幸せのちから
2006年アメリカ監督:ガブリエル・ムッチーノ
出演:ウィル・スミス、ジェイデン・クリストファー・サイア・スミス、ダンディ・ニュートン
(´▽`)つ★★★☆☆
<ストーリー>
1981年、サンフランシスコ。
クリス・ガードナーは骨密度を測定する医療機器のセールスをしていた。
しかし、価格が高い機器はなかなか売れず、家賃などの支払いが滞っていた。
やがて妻には愛想を尽かされ、家賃の滞納でアパートの立ち退きを命じられたクリスは、5才の息子と安モーテルで暮らし始める。
そんな中、大手の証券会社研修生に合格し、半年後たった1人だけが採用される研修に望みを託すが、所持金が底を尽き、ホームレス生活を余儀なくされる。
実在の人物が体験したサクセス・ストーリーを映画化した作品。
ウィル・スミスは、自分の息子と共に親子を演じたことでも話題になりました。
原題は「THE PURSUIT OF HAPPYNESS」で「Happyness」は、劇中で息子を預けている託児所の壁に書かれている文字で、クリスが何度も「Yではなくて I だ」と言ってた「Happiness」の間違った綴りをあえてタイトルにしていますね。日本語でこじづけたら、「幸せってのは I (愛)がなくちゃ」ってところでしょうか?

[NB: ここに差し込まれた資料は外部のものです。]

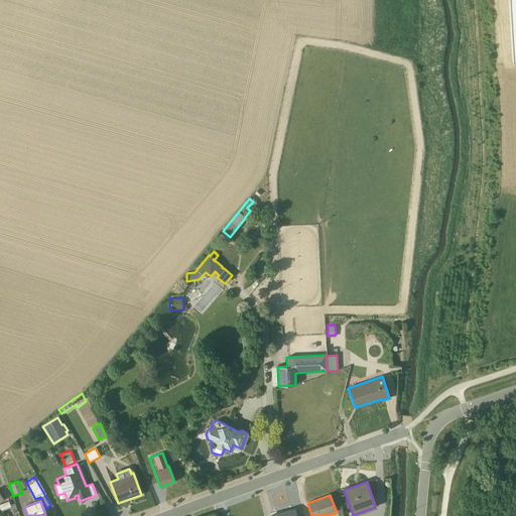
[(8,502),(0,505),(0,509),(1,510),(10,507),(8,502)]
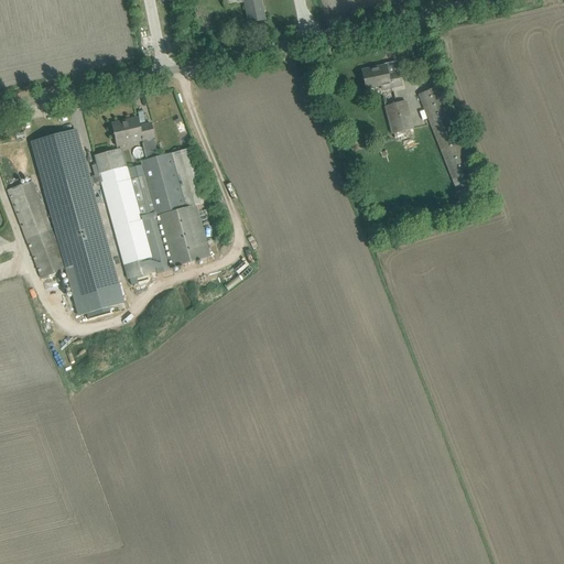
[(245,2),(247,12),(249,23),(264,20),(260,0),(241,0),(242,2),(245,2)]
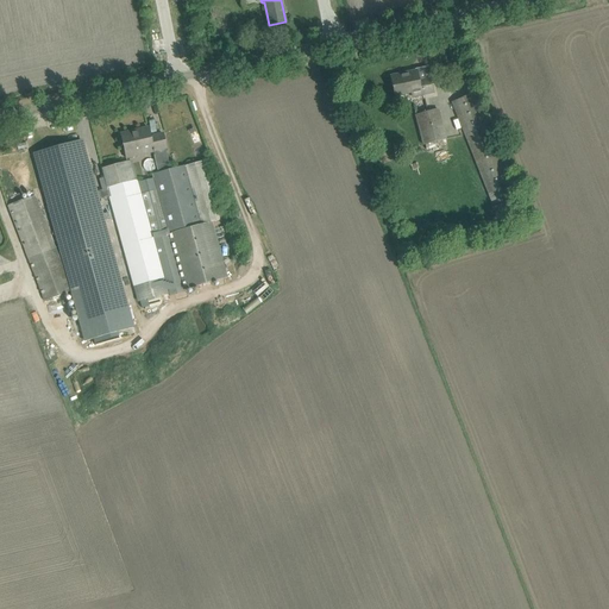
[(433,93),(433,90),(431,79),(419,81),(416,71),(390,76),(393,88),(395,96),(412,93),(412,98),(433,93)]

そして、邦題では「幸せのちから」ですけど、本来の意味はアメリカ独立宣言の文言にもある「幸せの追求」ということです。
「幸せのちから」にすると、既存している幸せ・・・って意味合いになりますので、邦題の場合は「幸せ」とは息子の存在とも取れるニュアンスで、意味深くはなりますけども。

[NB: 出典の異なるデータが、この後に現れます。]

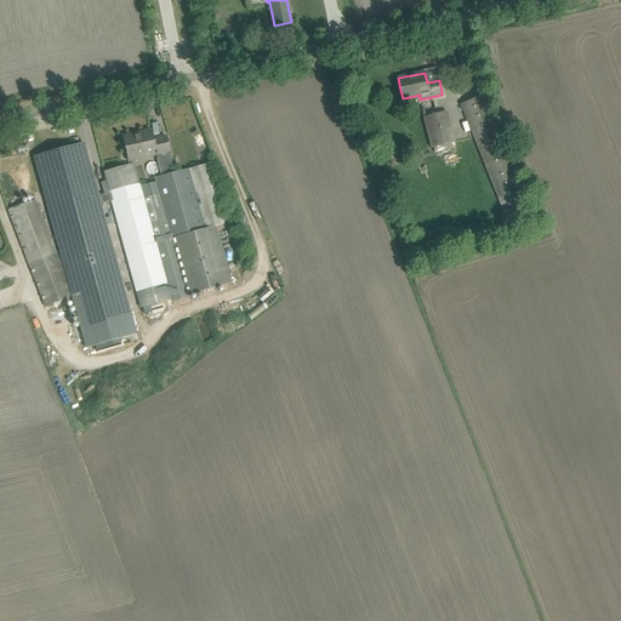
[(461,104),(465,115),(501,206),(524,197),(488,107),(483,96),(461,104)]
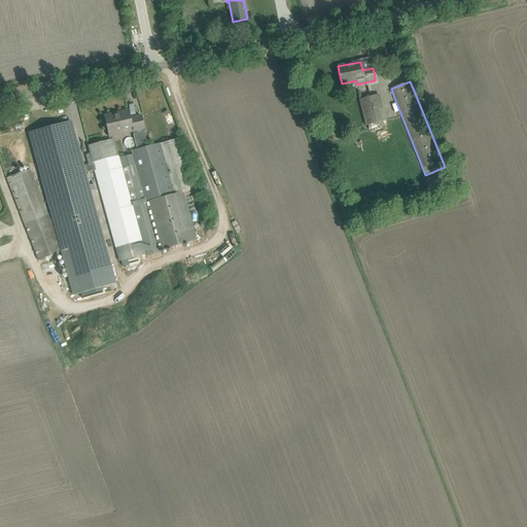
[(360,100),(366,126),(386,121),(380,96),(360,100)]
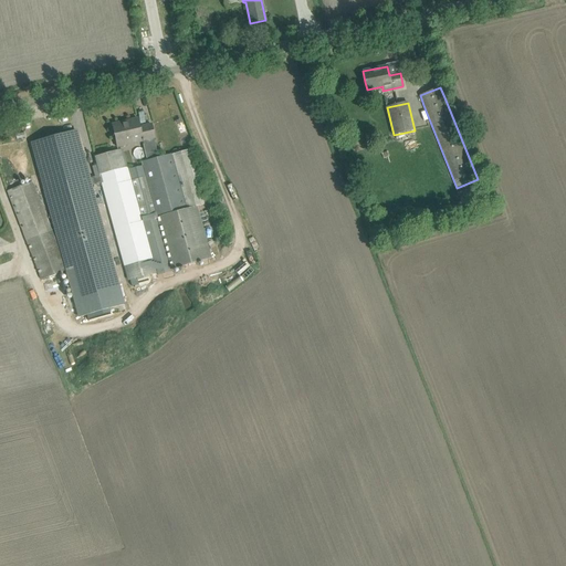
[(118,147),(143,142),(146,160),(158,158),(153,139),(155,138),(152,124),(139,127),(137,118),(127,122),(127,123),(114,126),(113,124),(113,125),(115,135),(118,147)]
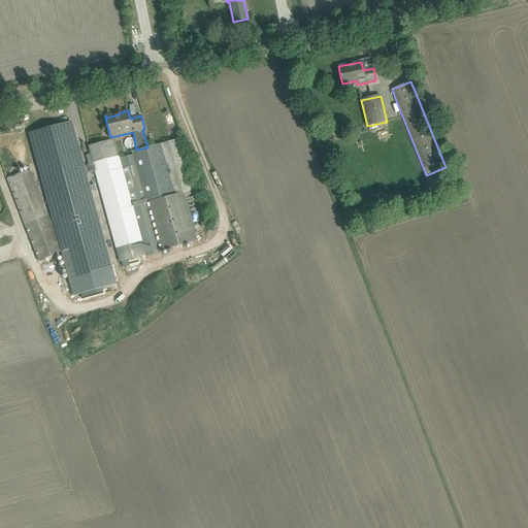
[(69,123),(28,135),(40,176),(55,228),(62,254),(74,294),(117,283),(104,241),(97,217),(85,174),(95,171),(117,249),(120,262),(121,262),(123,268),(130,266),(129,260),(196,241),(183,193),(190,191),(175,139),(160,144),(147,147),(136,150),(132,151),(132,155),(120,159),(119,156),(113,139),(110,140),(89,145),(93,164),(83,167),(81,164),(72,133),(69,123)]
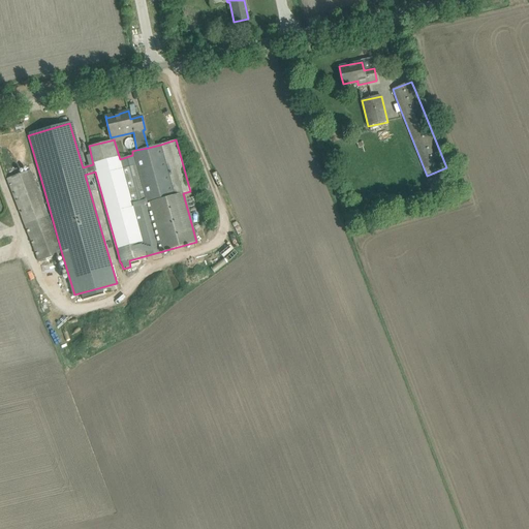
[(7,179),(38,261),(62,253),(30,170),(7,179)]
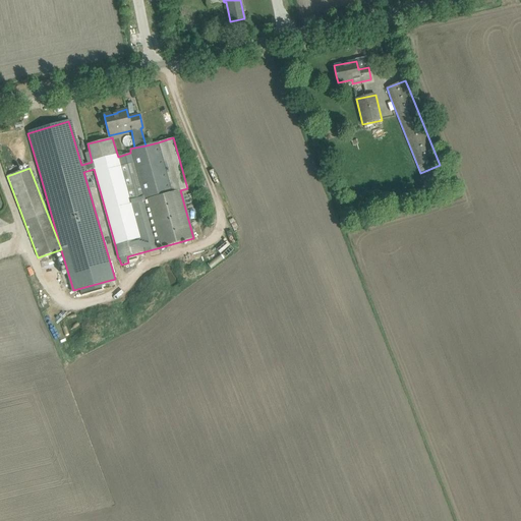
All buildings are outlined.
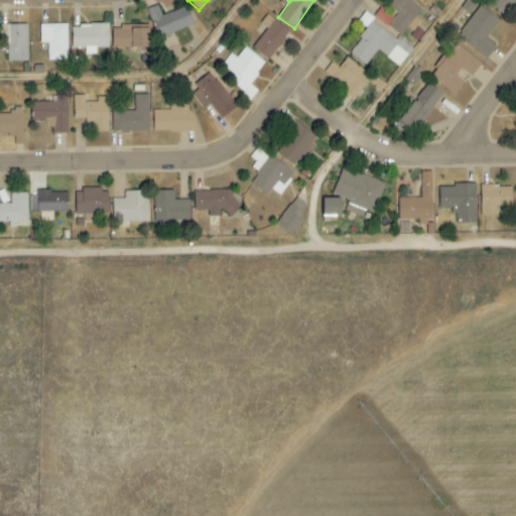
[(420,9),(408,0),(391,0),(387,5),(397,13),(394,17),(381,7),(373,16),(399,36),(406,27),(412,31),(420,21),(414,17),(420,9)]
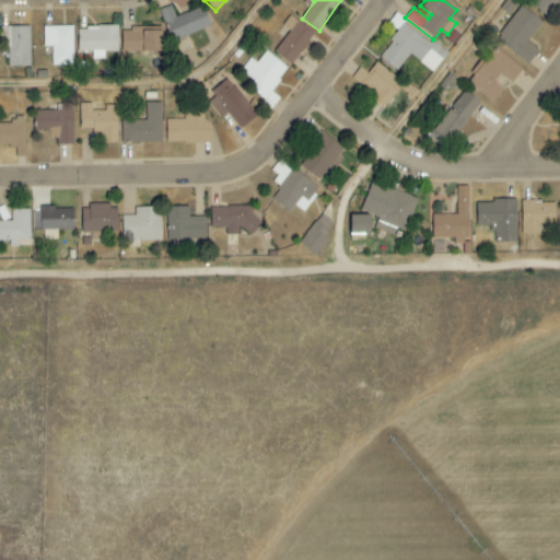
[(558,0),(529,0),(528,2),(546,16),(558,0)]
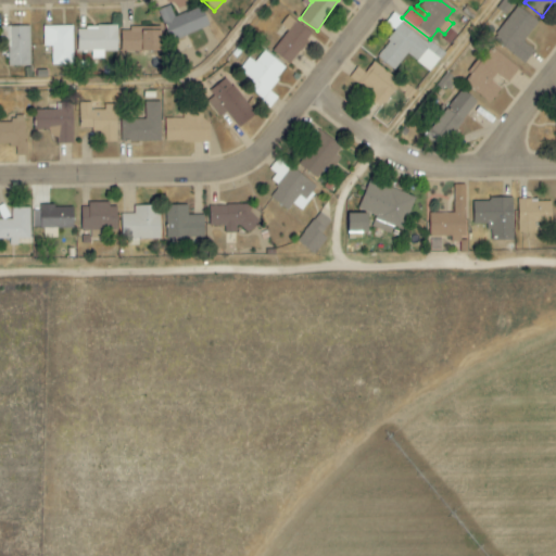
[(201,7),(174,17),(169,7),(159,11),(171,41),(209,27),(201,7)]
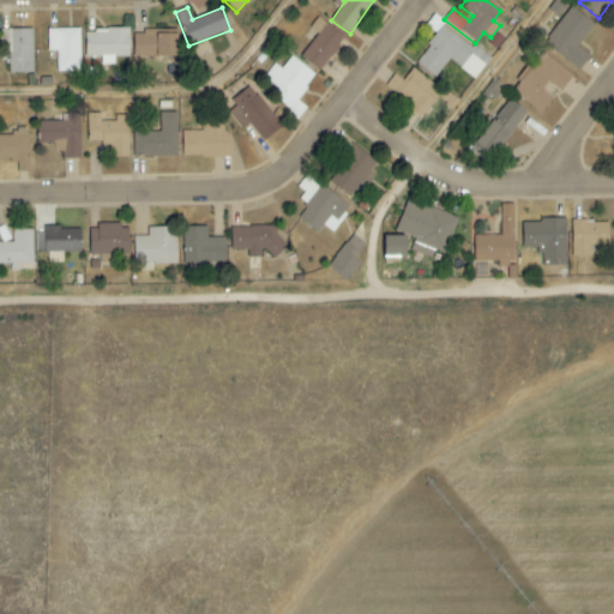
[(594,25),(572,7),(543,43),(578,71),(590,56),(577,46),(594,25)]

この作品は、ラストよりも途中のエピソードが重要だと思います。そして、クリス氏の場合はよく言われる「アメリカン・ドリーム」ではないと私は思いました。
彼は一晩で富豪になったんでも、棚からボタモチで「幸運」がたまたま転がり込んだわけでもありません。
息子に繰り返し「パパを信じて」と語っていましたが、自分自身に言い聞かせていたんでしょうねー。
自分の身だけならともかく、子供を連れてどん底を味わうのは、親として本当に辛かったろうと思います。
ひと気のない深夜の地下鉄で、タイムマシーンごっこやトイレで寝るシーン・・・この作品の中で唯一泣けたシーンです。
まぁ、妻に何時間も働かせながら家賃も満足に払えずに生活が破綻しちゃう辺りは、情けない男・・・と言えばそうでもあります。ホームレスから伸し上って成功した黒人・・・ということで、飛びつきやすいネタではありますけどね。
でも、1981年辺りは黒人への偏見は実際きつかったろうと思いますし、映画で描かれていたよりも大変だったかもしれません。
そんな中でも、道を外すことなく貫き通したことが素晴らしいですね。
この作品でのウィル・スミスは走ってることと、骨密度測定器に振り回されてる印象しかなかったですけど、息子のクリストファーくんが可愛い。
そして何と言っても、実の親子だからこそ醸し出される2人の雰囲気がとっても良かったです。